Samedi 11 février 2023 à 07h

par Aymeric Rouillac

Cette semaine, Lydie soumet à notre expertise un service de près de 80 pièces en porcelaine, à décor de scène galante. L’occasion pour Aymeric Rouillac, notre commissaire-priseur, de nous en dire plus sur la valeur et l’histoire de cet ensemble.

Tous les ans au 14 février, de nombreux couples transis fêtent la Saint-Valentin. Une belle occasion de célébrer l’Amour autour d’un bon repas… et doper le chiffre d’affaire des fleuristes ! Cette fête, au succès planétaire, trouve son origine dans les Lupercales de la Rome antique, grandes festivités organisées par les prêtres faunesques ayant pour thèmes principaux la purification et la fécondité. La fête est tout d’abord proscrite par l’Église, avant que la Saint-Valentin soit fixée au 14 février et associée aux amoureux. Au XVIIIe siècle, Valentins et Valentines s’échangent des billets doux, puis, au XIXe siècle, la fête connait un essor commercial important aux États-Unis. C’est aujourd’hui une célébration dont le succès ne se dément pas.

Pour parfaire ce tête-à-tête romantique, la vaisselle de Lydie, à décor de scènes galantes inspirées de Watteau, est tout à fait à propos. Antoine Watteau, né en 1684 dans le nord de la France, est l’un des grands peintres du XVIIIe siècle et de l’âge d’or du style rocaille. Ce mouvement artistique, qui concorde avec le règne de Louis XV, célèbre la nature et tranche par sa légèreté avec le sérieux et l’austérité qui ont marqué le siècle de Louis XIV. Si les scènes de fêtes champêtres existent déjà à la fin du XVIIe siècle, Watteau crée les fêtes galantes. Le grand peintre représente alors la noblesse s’amusant dans un cadre végétal souvent luxuriant. Même si les mœurs du début du XVIIIe siècle s’adoucissent, cela reste un risque pour Watteau. En effet, selon la hiérarchie des Beaux-Arts, les scènes quotidiennes sont considérées comme insignifiantes, voire vulgaires et, de fait, inférieures à la peinture historique et aux scènes antiques. Pourtant, Watteau réussit à s’attirer le soutien des élites françaises et l’Académie crée un nouveau genre de peinture les « scènes galantes », pour ne pas s’aliéner le surdoué de Valenciennes.

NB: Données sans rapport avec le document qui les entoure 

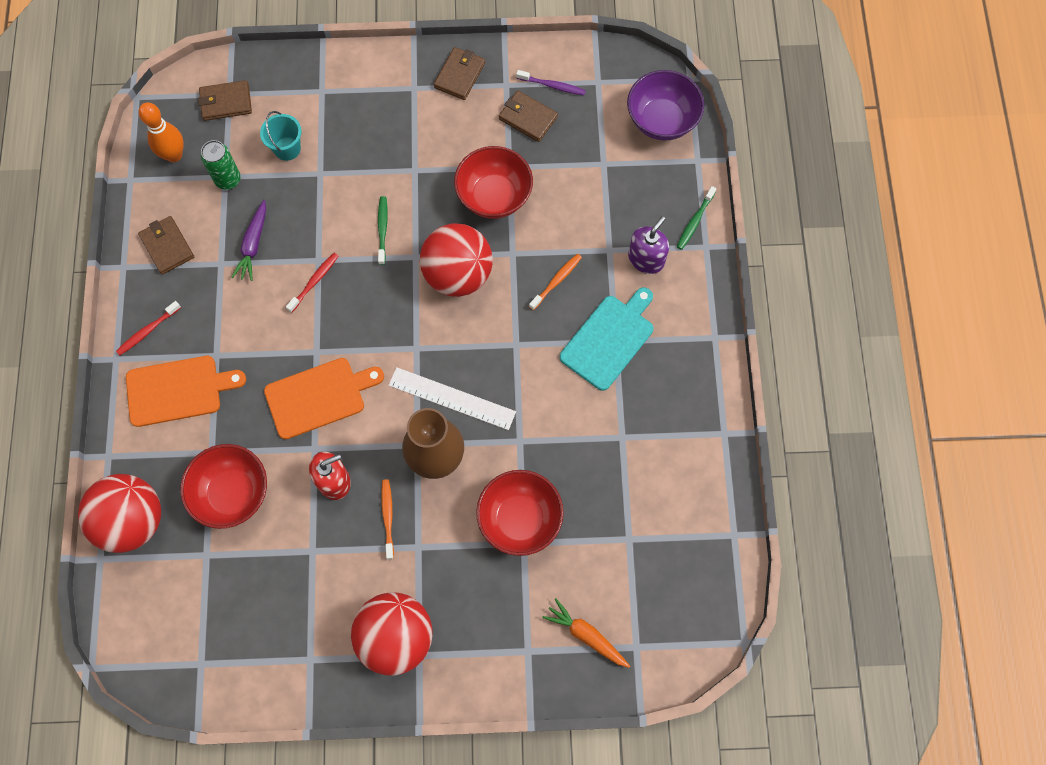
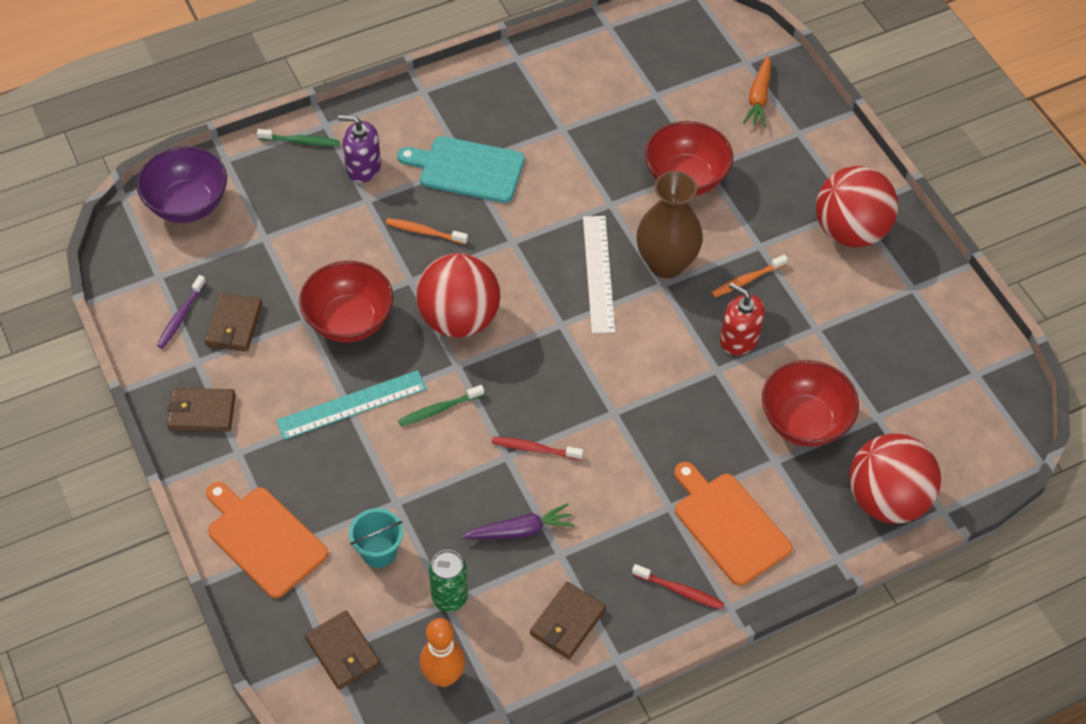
camera: 115 degrees left, 15 degrees down
orange cutting board [264,358,384,439] -> orange cutting board moved to [206,482,328,598]
purple toothbrush [516,70,586,96] -> purple toothbrush turned 150 degrees counterclockwise [157,275,206,348]
none -> turquoise ruler [276,370,427,440]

Il est très courant que l’industrie porcelainière s’inspire de peintres pour décorer ses créations. Sèvres, Limoges, ou de plus modestes manufactures associent des artistes à leurs assiettes, notamment Fragonard, dont les peintures libertines et colorées ornent de nombreux modèles. En Allemagne, la manufacture de Meissen emprunte dès le XVIIIe siècle les sujets de Watteau. Le service de Lydie n’est pas de Meissen, malheureusement, mais bien d’une manufacture bavaroise. Fondée en 1882 par Oscar Schaller, cette manufacture change régulièrement de marque au dos de ses créations. Celle présente sur le service de Lydie, faite d’un monogramme entouré d’une couronne de lauriers, est utilisée après 1918 et le rachat de l’entreprise par les frères Winterling. La nouvelle société fait alors du thème rococo présent sur ces assiettes sa spécialité. La scène principale de votre service, chère Lydie, présente un couple en discussion, tout en retenue, séparé par une balustrade. Une profusion de fleurs et de verdure laisse imaginer un jardin agréable et une douceur printanière propre aux amours délicates. Les pièces de ce service semblent en bon état ; bien que ce style soit beaucoup moins demandé qu’auparavant, il devrait pourtant trouver amateur aux alentours de 150 euros. Une somme raisonnable pour magnifier un repas en amoureux et teinter de romantisme le glacial mois de février.